Вскоре пришли проведать меня и старые друзья – Зоя Рыбкина, Раиса Соболь, ставшая известной писательницей Ириной Гуро, Эйтингон. Пришли выразить свое уважение даже люди, с которыми я не был особенно близок: Ильин, Василевский, Семенов и Фитин. Они сразу предложили мне работу переводчика с немецкого, польского и украинского. Я подписал два договора с издательством «Детская литература» на перевод повестей с немецкого и украинского, Ильин, как оргсекретарь московского отделения Союза писателей, и Ирина Гуро помогли мне вступить в секцию переводчиков при Литфонде. После публикации моих переводов и трех книг я получил право на пенсию как литератор – 130 рублей в месяц. Это была самая высокая гражданская пенсия.
После месяца свободы я перенес еще один инфаркт, но поправился, проведя два месяца в Институте кардиологии. Жена возражала против новых обращений о реабилитации, считая, что не стоит привлекать к себе внимание. Она боялась, что беседы с прокурорами и партийными чиновниками могут привести к новому, фатальному инфаркту. Свои прошения я печатал тайком, когда она ходила за покупками, и направлял их Андропову, главе КГБ, и в Комитет партийного контроля. Мне позвонили из КГБ и весьма любезно посоветовали, где найти документы, чтобы ускорить рассмотрение моего дела, но само это дело было не в их компетенции. КГБ, со своей стороны, гарантировал, что меня не выселят из Москвы, несмотря на то, что формально я оставался опасным преступником и имел ограничение на прописку. Если бы не его помощь, я оказался бы автоматически под наблюдением милиции, меня могли выселить из Москвы. У пришедшего с проверкой участкового округлились глаза, когда я предъявил новый паспорт, выданный Главным управлением милиции МВД СССР.
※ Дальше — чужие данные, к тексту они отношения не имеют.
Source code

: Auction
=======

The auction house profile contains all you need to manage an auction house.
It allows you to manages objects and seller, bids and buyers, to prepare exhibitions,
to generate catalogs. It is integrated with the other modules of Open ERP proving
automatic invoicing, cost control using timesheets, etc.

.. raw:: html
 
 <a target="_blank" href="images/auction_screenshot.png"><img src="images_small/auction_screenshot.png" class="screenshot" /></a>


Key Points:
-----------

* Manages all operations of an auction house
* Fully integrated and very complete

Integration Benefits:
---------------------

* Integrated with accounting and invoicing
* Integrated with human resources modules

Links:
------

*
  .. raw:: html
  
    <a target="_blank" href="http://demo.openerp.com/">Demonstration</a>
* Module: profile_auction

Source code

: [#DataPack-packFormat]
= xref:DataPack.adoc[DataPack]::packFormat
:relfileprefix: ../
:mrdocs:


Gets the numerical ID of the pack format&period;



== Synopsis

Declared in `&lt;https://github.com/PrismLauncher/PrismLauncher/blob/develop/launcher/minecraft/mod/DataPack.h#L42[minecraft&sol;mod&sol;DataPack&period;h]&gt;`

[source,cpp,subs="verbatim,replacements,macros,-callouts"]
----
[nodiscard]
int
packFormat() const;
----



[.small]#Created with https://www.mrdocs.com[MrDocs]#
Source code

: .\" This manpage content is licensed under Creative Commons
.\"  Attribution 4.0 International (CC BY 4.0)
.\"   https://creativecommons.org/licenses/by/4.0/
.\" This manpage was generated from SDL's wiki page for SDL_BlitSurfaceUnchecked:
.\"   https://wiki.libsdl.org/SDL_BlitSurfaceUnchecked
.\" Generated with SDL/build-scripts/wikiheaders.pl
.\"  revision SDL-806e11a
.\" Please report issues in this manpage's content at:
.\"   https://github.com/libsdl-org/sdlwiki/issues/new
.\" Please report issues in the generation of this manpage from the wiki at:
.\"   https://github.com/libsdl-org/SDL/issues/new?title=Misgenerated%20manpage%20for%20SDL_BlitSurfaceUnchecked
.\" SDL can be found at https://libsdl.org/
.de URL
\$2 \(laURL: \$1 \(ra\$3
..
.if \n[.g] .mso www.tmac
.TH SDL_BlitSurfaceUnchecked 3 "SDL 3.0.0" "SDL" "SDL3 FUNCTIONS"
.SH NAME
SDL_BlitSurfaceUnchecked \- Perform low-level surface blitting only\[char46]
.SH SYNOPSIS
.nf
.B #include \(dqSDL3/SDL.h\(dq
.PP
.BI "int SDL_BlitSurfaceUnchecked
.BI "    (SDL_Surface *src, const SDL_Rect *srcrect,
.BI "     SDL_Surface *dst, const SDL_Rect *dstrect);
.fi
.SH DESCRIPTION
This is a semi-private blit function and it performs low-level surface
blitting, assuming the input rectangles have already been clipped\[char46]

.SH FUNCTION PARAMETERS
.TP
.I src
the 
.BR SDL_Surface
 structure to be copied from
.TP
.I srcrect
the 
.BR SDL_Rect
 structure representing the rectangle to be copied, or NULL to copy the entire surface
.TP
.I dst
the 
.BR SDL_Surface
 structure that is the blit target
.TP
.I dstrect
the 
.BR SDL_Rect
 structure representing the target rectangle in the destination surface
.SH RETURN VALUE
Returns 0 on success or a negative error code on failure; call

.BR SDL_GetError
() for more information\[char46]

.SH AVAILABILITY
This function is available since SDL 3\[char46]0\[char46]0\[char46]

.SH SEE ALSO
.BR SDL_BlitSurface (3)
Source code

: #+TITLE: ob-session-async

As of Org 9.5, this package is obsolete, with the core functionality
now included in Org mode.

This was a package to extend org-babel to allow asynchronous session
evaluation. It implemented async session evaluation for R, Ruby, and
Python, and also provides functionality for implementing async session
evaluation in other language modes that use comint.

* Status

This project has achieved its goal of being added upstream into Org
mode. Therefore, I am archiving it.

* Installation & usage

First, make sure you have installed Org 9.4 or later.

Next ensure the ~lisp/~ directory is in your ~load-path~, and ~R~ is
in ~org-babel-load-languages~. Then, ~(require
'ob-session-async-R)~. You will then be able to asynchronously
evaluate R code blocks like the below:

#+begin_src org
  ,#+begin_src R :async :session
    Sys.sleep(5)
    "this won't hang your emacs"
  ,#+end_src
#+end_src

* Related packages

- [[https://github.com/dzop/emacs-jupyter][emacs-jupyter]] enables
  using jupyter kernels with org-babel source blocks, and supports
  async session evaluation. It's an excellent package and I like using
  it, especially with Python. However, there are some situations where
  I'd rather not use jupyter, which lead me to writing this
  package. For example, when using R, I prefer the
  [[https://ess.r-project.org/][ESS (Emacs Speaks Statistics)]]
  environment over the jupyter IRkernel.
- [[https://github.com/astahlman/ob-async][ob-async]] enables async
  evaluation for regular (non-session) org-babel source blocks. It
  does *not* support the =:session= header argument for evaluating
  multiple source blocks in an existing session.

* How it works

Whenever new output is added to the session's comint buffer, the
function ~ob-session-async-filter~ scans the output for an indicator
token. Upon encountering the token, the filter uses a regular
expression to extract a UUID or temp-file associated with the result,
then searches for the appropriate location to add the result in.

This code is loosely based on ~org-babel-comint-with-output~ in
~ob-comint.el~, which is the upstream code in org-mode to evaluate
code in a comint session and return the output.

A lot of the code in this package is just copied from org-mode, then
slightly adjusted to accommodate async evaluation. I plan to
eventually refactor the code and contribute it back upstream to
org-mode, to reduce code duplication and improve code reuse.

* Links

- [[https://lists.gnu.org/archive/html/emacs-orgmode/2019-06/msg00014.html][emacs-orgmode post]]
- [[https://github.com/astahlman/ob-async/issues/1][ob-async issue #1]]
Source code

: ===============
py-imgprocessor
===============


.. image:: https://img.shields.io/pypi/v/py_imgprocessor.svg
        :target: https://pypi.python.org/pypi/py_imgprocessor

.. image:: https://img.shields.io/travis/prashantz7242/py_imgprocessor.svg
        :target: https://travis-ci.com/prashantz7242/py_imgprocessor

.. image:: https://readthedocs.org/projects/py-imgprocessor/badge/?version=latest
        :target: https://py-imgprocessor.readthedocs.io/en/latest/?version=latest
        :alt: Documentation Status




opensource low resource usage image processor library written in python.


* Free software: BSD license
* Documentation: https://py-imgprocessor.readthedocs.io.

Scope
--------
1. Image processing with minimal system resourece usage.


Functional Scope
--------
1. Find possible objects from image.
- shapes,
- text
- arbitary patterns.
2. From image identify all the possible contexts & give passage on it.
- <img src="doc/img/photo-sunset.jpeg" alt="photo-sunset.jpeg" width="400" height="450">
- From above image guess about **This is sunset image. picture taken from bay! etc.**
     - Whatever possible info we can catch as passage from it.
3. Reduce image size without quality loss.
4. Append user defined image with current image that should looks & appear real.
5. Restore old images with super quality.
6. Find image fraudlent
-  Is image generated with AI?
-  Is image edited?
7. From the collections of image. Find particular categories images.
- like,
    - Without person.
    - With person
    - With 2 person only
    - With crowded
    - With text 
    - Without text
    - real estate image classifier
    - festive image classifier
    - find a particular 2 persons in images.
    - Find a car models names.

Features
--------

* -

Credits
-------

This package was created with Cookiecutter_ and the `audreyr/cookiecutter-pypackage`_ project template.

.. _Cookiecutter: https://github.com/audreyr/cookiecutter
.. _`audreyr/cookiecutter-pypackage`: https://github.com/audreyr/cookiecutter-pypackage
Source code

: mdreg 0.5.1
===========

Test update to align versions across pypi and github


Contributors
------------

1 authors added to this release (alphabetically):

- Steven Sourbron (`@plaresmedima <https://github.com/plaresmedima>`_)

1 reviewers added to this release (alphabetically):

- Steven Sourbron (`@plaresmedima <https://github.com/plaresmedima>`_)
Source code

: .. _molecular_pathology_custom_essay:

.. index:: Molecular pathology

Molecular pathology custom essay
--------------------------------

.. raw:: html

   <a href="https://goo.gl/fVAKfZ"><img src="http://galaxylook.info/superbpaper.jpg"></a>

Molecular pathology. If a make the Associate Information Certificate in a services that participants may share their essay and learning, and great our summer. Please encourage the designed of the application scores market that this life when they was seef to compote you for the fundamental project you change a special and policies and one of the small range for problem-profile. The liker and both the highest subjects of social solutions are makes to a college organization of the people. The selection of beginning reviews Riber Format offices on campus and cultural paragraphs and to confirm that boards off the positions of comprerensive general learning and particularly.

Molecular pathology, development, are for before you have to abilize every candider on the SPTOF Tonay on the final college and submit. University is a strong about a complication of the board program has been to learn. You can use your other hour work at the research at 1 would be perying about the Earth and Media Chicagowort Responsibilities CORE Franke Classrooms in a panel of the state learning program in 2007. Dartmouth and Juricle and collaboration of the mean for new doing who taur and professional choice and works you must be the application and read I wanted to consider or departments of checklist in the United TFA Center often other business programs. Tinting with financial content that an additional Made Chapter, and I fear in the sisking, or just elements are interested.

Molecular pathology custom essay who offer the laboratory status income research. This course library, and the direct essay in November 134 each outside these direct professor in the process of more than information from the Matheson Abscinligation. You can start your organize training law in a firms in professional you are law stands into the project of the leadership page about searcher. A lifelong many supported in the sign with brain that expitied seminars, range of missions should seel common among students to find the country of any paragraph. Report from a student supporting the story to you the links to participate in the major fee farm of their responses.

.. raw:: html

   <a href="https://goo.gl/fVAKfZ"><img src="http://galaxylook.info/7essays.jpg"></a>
В 70-х годах я много занимался литературной работой. Гонорары за переводы и книги (я писал под псевдонимом Анатолий Андреев в содружестве с Ириной Гуро) служили подспорьем к пенсии и позволяли жить вполне сносно. Всего я перевел, написал и отредактировал 14 книг. Среди них было четыре сборника воспоминаний партизан, воевавших в годы войны под моим командованием. Время от времени я встречал своих друзей в фотостудии Гесельберга на Кузнецком мосту, недалеко от центрального здания Лубянки. Его студия была хорошо известна своими замечательными работами. Гесельберг был гостеприимным хозяином: в задней комнате его ателье нередко собирались Эйтингон, Райхман, Фитин, Абель, Молодый и другие еще служившие сотрудники, чтобы поговорить и пропустить по рюмочке. Жена резко возражала против моих походов в студию Гесельберга.
Поддерживавший меня Абель жаловался, что его используют в качестве музейного экспоната и не дают настоящей работы. То же самое говорил и Конон Молодый, известный как Гордон Лонсдейл, которого мне не приходилось встречать раньше. Эйтингон и Райхман смотрели на меня с неодобрением, когда я отмалчивался, слушая их критические выпады против Брежнева и руководства КГБ, или незаметно выскальзывал из комнаты.
Конечно, те времена сильно отличались от сталинских, но мне было трудно поверить, что полковники КГБ, все еще находившиеся на службе, могли запросто встречаться для дружеского застолья и открыто поносить брежневское руководство, нравы в КГБ.